By contrast, it’s easy to argue that this route offers none of those elements. Now, a coast-to-coast approach has a much tidier narrative frame, and maybe I’ll feel that more fully when I take that on, but it’s hard to portray a walk between Cincinnati and Denver as anything other than arbitrary, even acknowledging the ADT’s route. While some contemporary walkers have preceded me here, and I familiarize myself with their experiences on Trail Journals, there’s no collective imprint on this walk. Each of us is little more than a snowflake on a windshield, pretty for a moment with no lasting imprint. (Originally I used “bug” as a metaphor, but decided to go a different way, as it can be damn hard to get some of these juicy critters washed off.)
That said, once I cleared Indiana and Illinois, I have found myself increasingly on well-traveled ground, first syncing up with Lewis & Clark on the Missouri River and now overlapping with many of the wagon trails that manifested destiny all the way to the Pacific. And maybe that will offer a tighter lens through which to process these experiences, a unifying frame on the construction of America. Out of many fragmented narratives, one emerges.
I don’t know.
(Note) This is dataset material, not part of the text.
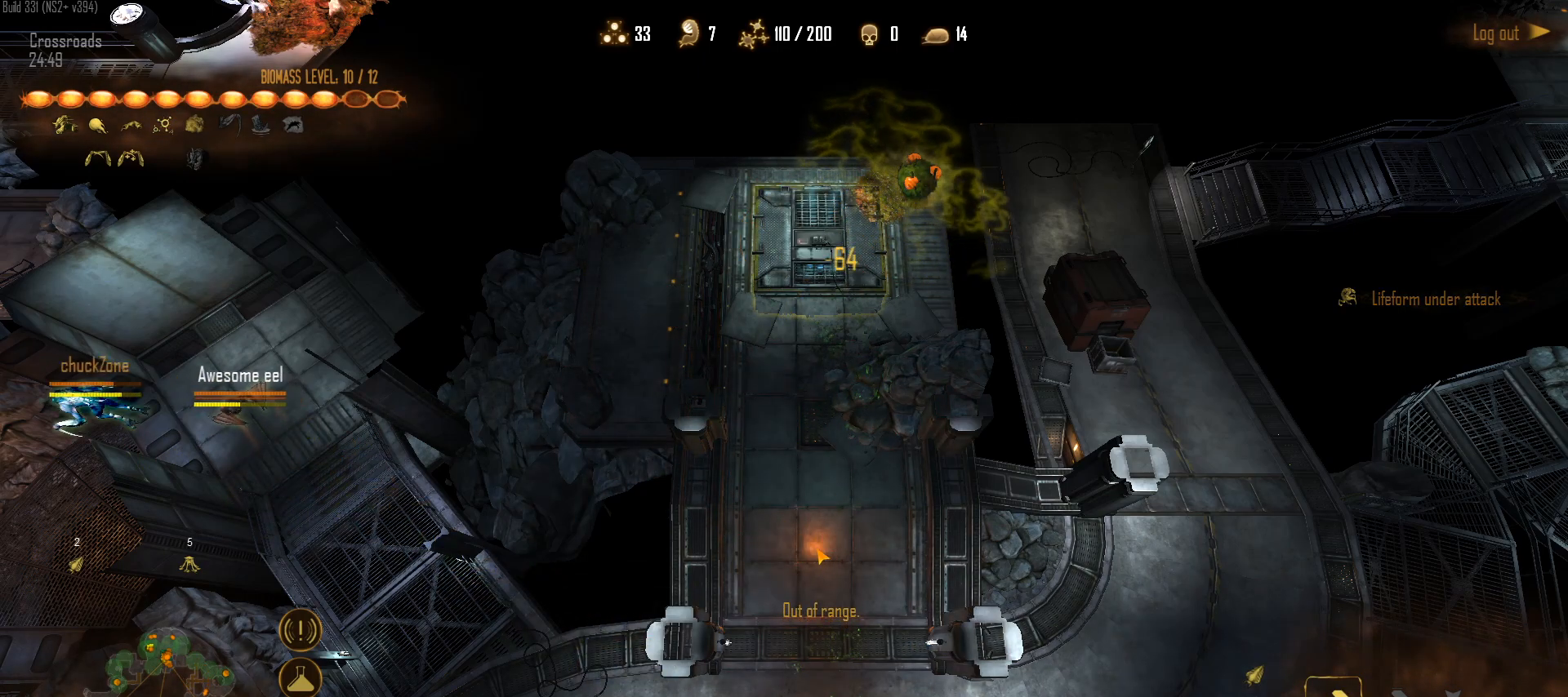
{"keys": [], "mouse": [], "mouse_move": "still", "events": []}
It’s a whole different process, shifting from a route in which you’re inserting yourself into a well-established narrative, to instead almost starting from scratch. I suppose it is, authentically, a process of discovery, as the route promises. In exchange for clarity comes the freedom of choice, with bonus muddling.
So, to this point, my original take stands–not a pilgrimage. As for what it is, though, I’m still sorting that out.